I am so glad to live in an Iowa City neighborhood that has many lawns filled with dandelions clover, violets and a diversity of plants growing with the grass.
It used to be that manicured grass was considered the ideal American lawn. Fortunately, that picture is changing for the better. More and more people are realizing that a sprayed lawn is not a good idea for people or the planet.
Monoculture grass lawns require the use of pesticides (herbicides, insecticides and fungicides) which are toxic lawn chemicals designed to kill weeds and insects. Unfortunately, these poisonous substances also harm other living things like children (adults, too!), pets, wildlife, bees, pollinators and water and soil life.

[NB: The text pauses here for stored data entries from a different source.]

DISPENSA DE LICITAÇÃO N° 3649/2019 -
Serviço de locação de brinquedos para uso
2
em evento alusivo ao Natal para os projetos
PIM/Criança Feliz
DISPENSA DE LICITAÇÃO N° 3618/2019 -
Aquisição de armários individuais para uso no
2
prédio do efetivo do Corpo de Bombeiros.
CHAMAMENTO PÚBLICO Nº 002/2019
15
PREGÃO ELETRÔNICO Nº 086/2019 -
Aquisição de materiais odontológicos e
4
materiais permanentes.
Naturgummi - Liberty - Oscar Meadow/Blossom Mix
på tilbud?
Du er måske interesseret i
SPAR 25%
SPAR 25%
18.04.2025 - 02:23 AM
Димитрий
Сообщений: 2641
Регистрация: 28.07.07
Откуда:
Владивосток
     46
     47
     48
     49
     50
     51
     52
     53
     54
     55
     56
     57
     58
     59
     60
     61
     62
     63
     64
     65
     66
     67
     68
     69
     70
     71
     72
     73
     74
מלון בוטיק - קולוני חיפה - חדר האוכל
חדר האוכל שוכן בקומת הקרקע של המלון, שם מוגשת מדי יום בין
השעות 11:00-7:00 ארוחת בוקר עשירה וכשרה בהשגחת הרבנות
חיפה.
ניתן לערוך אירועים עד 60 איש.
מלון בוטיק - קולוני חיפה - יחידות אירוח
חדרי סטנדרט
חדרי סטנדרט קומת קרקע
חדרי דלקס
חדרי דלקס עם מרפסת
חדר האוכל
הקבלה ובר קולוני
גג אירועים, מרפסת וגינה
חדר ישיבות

The good news is that support is growing for natural, unsprayed lawns. Neighbors all around our community sport yard signs promoting Good Neighbor Iowa, a statewide public education program of the University of Northern Iowa’s Center for Energy and Environmental Education.

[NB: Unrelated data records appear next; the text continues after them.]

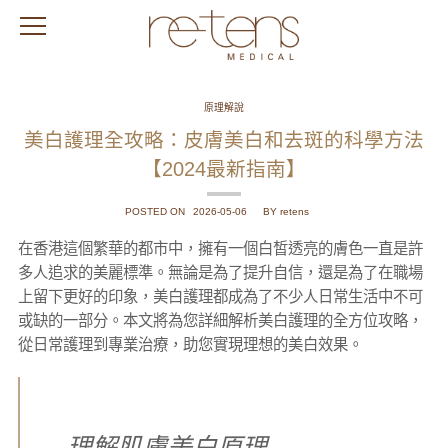
原理解說
美白護理全攻略：皮膚美白和去斑的科學方法
【2024最新指南】
POSTED ON
2026-05-06
BY retens
在香港這個繁華的都市中，擁有一個白皙透亮的膚色一直是許
多人追求的美麗標準。無論是為了提升自信，還是為了在職場
上留下更好的印象，美白護理都成為了不少人日常生活中不可
或缺的一部分。本文將為您詳細解析美白護理的全方位攻略，
從日常護理到專業治療，助您實現理想的美白效果。
理解肌膚美白原理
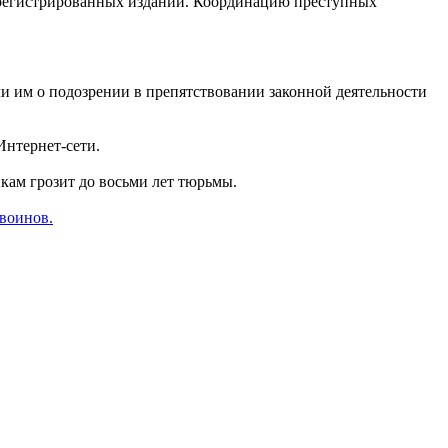
зарегистрированных изданий. Координацию преступных
и им о подозрении в препятствовании законной деятельности
Интернет-сети.
кам грозит до восьми лет тюрьмы.
воинов.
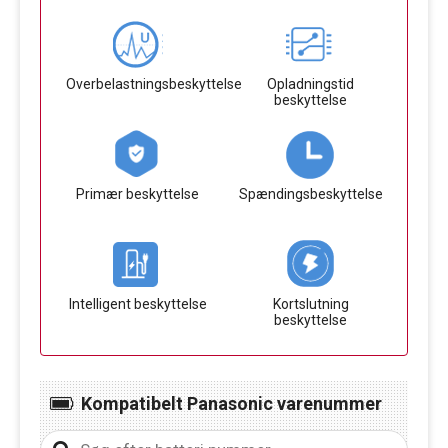
Overbelastningsbeskyttelse
Opladningstid
beskyttelse
Primær beskyttelse
Spændingsbeskyttelse
Intelligent beskyttelse
Kortslutning
beskyttelse
Kompatibelt Panasonic varenummer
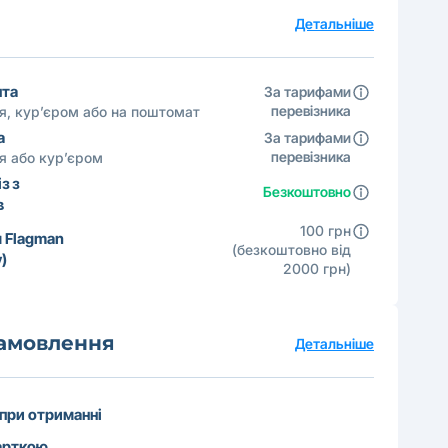
а
Детальніше
шта
За тарифами
перевізника
ня, кур’єром або на поштомат
а
За тарифами
перевізника
ня або кур’єром
з з
Безкоштовно
в
100 грн
 Flagman
(безкоштовно від
)
2000 грн)
замовлення
Детальніше
 при отриманні
арткою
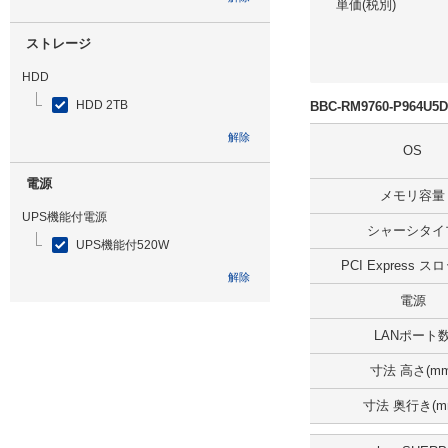
単価(税別)
ストレージ
HDD
HDD 2TB
BBC-RM9760-P964U
解除
OS
電源
メモリ容量
UPS機能付電源
シャーシタイ
UPS機能付520W
PCI Express 
解除
電源
光学ドライブ
LANポート
DVDマルチ
寸法 高さ(mm
解除
寸法 奥行き(m
追加ストレージ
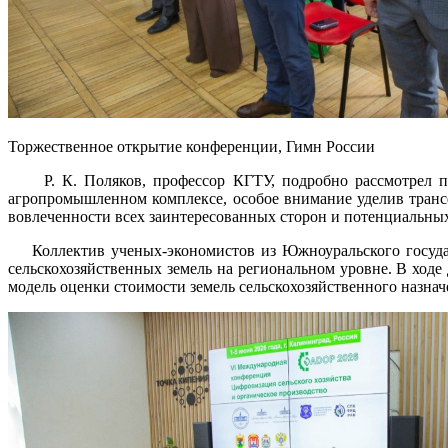
Торжественное открытие конференции, Гимн России
Р. К. Поляков, профессор КГТУ, подробно рассмотрел пр
агропромышленном комплексе, особое внимание уделив тран
вовлеченности всех заинтересованных сторон и потенциальны
Коллектив ученых-экономистов из Южноуральского государс
сельскохозяйственных земель на региональном уровне. В ход
модель оценки стоимости земель сельскохозяйственного назнач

Good Neighbor Iowa aims to reduce unnecessary urban pesticide use and to transform lawn-culture to encourage appreciation of diverse lawns. Local partner organizations include 100 Grannies for a Livable Future, Backyard Abundance and New Pioneer Coop.
Evidence of harm has a long list of scientific sources, including the American Academy of Pediatrics which says, “Children’s exposure to pesticides should be limited as much as possible.”
This spring say no to pesticides and yes to a diverse lawn. Violets, clover and dandelions will not harm anyone but pesticides do. Join the movement for safe, natural lawns!